Forges, Furnaces and Facts


We live in a complex and increasingly industrial world. For most of human history, we were held back by the limitations of what we had on hand. We had no induction hardening, no metal melting furnace to help us get where we needed to go. There was no induction forging furnace that would let us build ships or skyscrapers. But over time and with the help of the industrial revolution, that changed. We gained the ability to make harder and firmer metals that would bend when we needed them to, break when we needed them to. It was just a matter of using the right materials to forge the right product. With enough ingenuity and industrialization, we had enough spare parts to build a society with a surplus of metal and metal machinery. We often forget just how long we went without all of these powers, historically speaking, and how recent the invention of them really is. How did we get from stone tools to the induction forging furnace? How did we get from bronze to steel, with an incredible melting temperature of some 1400 degrees, able to be used in car manufacturing and building manufacturing that can be imported all around the world? The answer might surprise you.

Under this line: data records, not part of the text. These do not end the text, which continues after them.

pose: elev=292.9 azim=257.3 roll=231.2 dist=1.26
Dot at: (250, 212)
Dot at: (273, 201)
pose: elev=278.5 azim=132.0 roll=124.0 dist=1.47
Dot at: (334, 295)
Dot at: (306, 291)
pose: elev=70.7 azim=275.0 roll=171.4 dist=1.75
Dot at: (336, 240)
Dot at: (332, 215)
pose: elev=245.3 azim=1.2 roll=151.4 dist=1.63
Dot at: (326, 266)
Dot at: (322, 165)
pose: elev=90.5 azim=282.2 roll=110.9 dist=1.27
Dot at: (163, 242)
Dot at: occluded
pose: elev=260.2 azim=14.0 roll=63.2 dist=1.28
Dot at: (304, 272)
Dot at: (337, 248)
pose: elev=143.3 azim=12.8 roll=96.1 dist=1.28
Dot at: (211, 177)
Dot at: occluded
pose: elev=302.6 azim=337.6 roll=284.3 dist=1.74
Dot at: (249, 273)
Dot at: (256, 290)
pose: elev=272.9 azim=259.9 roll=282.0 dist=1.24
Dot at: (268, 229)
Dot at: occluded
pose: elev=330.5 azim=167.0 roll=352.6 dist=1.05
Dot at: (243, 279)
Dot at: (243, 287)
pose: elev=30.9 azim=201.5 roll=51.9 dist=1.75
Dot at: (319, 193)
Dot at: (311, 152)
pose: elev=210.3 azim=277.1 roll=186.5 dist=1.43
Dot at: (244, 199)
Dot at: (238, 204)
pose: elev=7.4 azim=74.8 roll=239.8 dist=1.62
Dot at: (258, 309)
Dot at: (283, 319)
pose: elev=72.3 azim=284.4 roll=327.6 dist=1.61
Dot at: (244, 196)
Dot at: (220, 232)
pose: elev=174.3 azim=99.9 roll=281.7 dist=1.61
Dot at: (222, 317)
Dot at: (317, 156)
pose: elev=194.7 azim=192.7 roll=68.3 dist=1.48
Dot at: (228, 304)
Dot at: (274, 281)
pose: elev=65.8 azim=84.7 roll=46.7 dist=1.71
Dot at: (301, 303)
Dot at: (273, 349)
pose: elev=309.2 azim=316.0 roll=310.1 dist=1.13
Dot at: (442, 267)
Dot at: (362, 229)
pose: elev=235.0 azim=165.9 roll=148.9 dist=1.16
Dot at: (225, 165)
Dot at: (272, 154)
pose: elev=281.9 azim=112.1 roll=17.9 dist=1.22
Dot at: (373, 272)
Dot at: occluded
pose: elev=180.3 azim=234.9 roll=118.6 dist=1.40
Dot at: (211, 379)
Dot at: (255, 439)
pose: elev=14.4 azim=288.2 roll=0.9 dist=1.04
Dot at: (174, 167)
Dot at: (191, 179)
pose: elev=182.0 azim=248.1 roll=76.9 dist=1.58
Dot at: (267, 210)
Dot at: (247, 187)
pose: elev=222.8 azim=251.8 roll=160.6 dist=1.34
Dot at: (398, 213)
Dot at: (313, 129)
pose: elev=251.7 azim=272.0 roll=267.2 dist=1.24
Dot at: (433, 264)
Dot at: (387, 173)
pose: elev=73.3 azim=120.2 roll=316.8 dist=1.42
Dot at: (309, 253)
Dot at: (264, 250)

The beginning of metal working
Metal working goes back a long time, a much longer time than some people think. Ancient people were heating and sculpting bronze for thousands of years before harder metals came along to replace the standard favorite. The Greeks used bronze in everything, even creating bronze batteries that could used for several purposes. They also used bronze in their sculpture and architecture, building elaborate statues to their gods that still last to this day. Bronze was a fairly malleable metal and easy to find in nature. It wasn’t hard to mine or shape into the specific tools these ancient peoples wanted so it made easy for them to build mass quantities of a specific item with it. The Romans continued in this tradition, to an extent, as did ancient peoples in the Americas and China. It was a worldwide effort to build the most intricate and elaborate contraptions with bronze and it didn’t end for many centuries.
Getting stronger
It’s a common fallacy that all of the world fell to barbarism in the middle ages when, really, it was mostly western Europe and nowhere else. Elsewhere in the world, like Asia and the Americas, they were working on new methods of smelting and invention that would make metalworking far easier than it had been before. True they did not yet have the induction forging furnace or fancier tools but they made do with what they had and perfected the work of iron and tin in this age, along with other metals. By mixing alloys together, many different early research groups were able to find potentially useful metals that had hitherto been unknown to society at large. This increased the manufacturing and travel outputs of many countries at a rate that was unknown at the time although it might still seem slow by modern standards. Improvements to carriages, swords, forges, furnaces and buildings in the middle ages brought about an improvement to many people’s lives that they could tangibly feel and express. This spread of knowledge eventually led to the Renaissance and, following shortly, the modern world.
The Modern World
Nowadays we have immensely strong alloys that can take humans into space and carry cargo across huge oceans. This was mostly thanks to the invention of galvanized steel, and steel in general, which was much much stronger than all of the other metals that had come before it. Steel rusts less quickly, especially stainless steel, and, coupled with the copious use of shielded aluminum, it has allowed for mass transit and storage of many different goods. What comes next, after already complicated inventions like the induction forging furnace? That’s a difficult question. There really is no way to know. By mixing and matching the right types of metals, there’s no way to know what sort of future human forging might have to offer. We’ll just have to wait and find out when the future comes.